Saturday, March 14, 2009

Primary Education


It was the first hour of the first day in the first grade, the day I had been waiting for with all my impatient little heart. At last I was entering the world where you were expected to learn things every day, the sophisticated world of my big brother, a seasoned 4th-grader. This wasn’t merely kindergarten (which I’d heard about but never been to), this was truly being in school.


Everything was new and vivid, the room was filled with promise and excitement. I sat motionless as though invisible at ‘my’ desk, my first ever, happy to be a part of the regimentation, to be just a stranger in a row of bolted-down desks...a strict regimentation because school was that important, it seemed to me. There was something extravagant about all this, the way everything was devoted to the purpose of learning about something. Within minutes I wanted to know what we were going to learn about first, thinking that it would have to do with letters or numbers or something like that.

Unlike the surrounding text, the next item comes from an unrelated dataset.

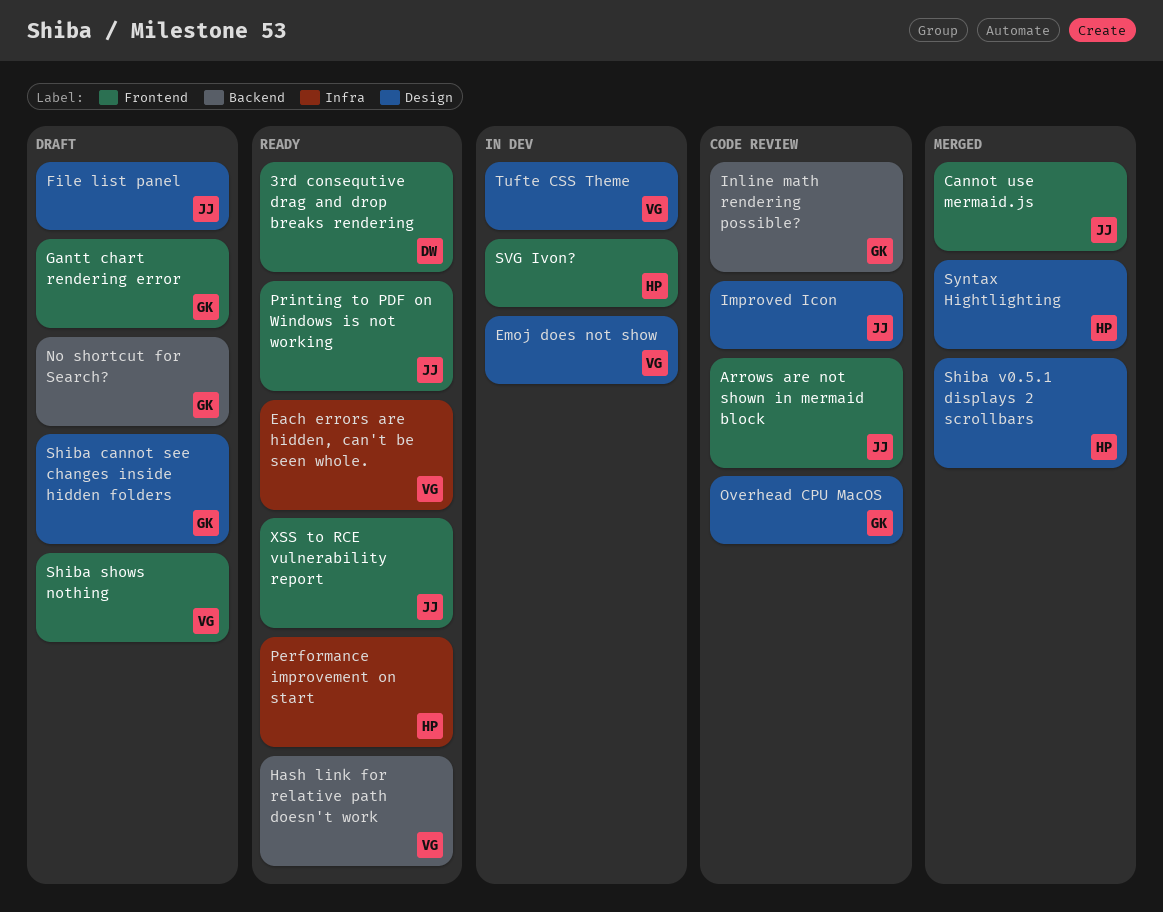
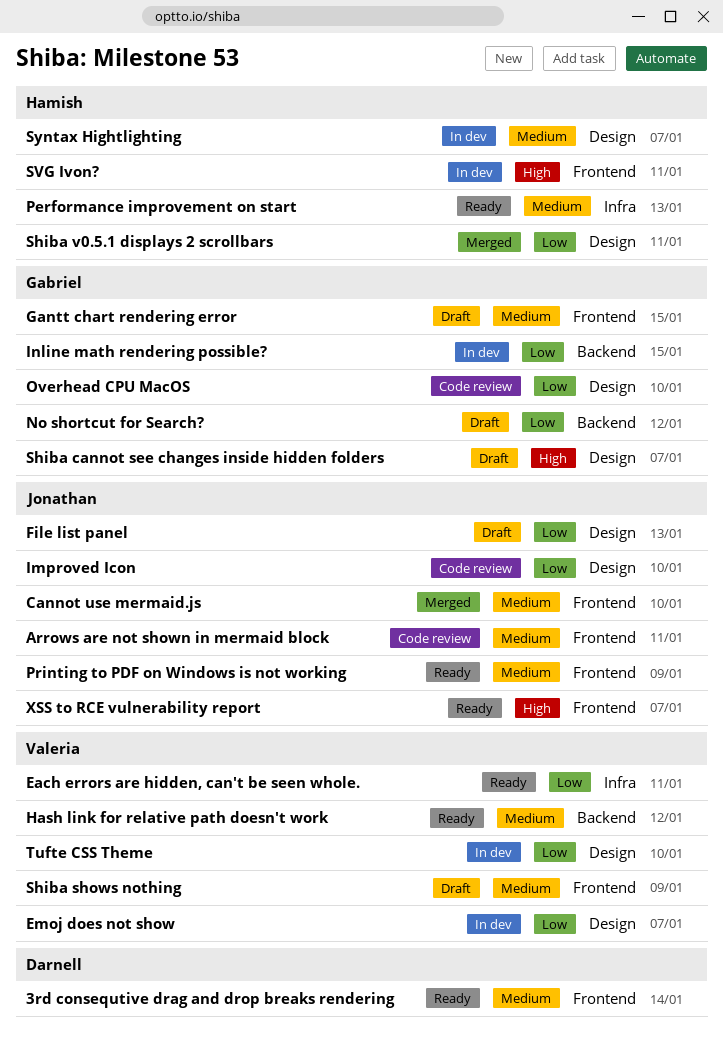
Inline math rendering possible?, status: Code review -> In dev
Syntax Hightlighting, status: Merged -> In dev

Then the ranks broke and little Billy C., the only kid in the room I knew even vaguely, the only other little Jewish kid, began crying at his desk, bawling actually. The next thing I remember, as though remembering a dream, little Billy C. is standing at the front of the room, hopelessly whimpering, the lady teacher is bending down to comfort him. Billy C. had peed in his pants with much abandon. Now he stood sobbing with the backs of his hands held to his eyes in a way I had never seen before, the front of his pants a sizable flower of wet. Then there appeared a small group of mothers hovering and consoling him, mothers who had been allowed in the room for this first hour of the first day and had waited unobtrusively in the back of the room. Billy C.’s mother was not among them. One of the ladies, her face filled with concern even as she smiled, took one of Billy’s hands away from his eyes and led him outside, probably to take him home.


I could afford to be brave, as well as inspired. We lived directly across the street from the school, so there was a sense of familiarity at the edges of all this newness for me: no peeing in my pants. My father would meet me after school (this was during the Depression, there was no work to be had). We would walk a half a block to a little store that had a huge glass case filled with shelves of penny candy, and every day I would choose one piece of candy and my father would put a penny on the counter. Then he would take my hand and we’d cross the street and in a couple of minutes we’d be home.


It was a long time before they tried to teach us anything about letters or numbers. I’m not sure why this memory has stayed with me, but I know that little Billy C. and his awful first day had a lot to do with it. On the other hand, and aside from that, this day was certainly a First, that from which all the rest would spring. Like kissing a girl for the first time, or one’s first experience with death, which for me was Popeye, our black and white bird-dog. When Popeye was killed by a car about a year before that first day of school, I saw that it was strictly out of love that my brother was crying, something I’d never seen before, and I realized probably it was a first, something new for him too.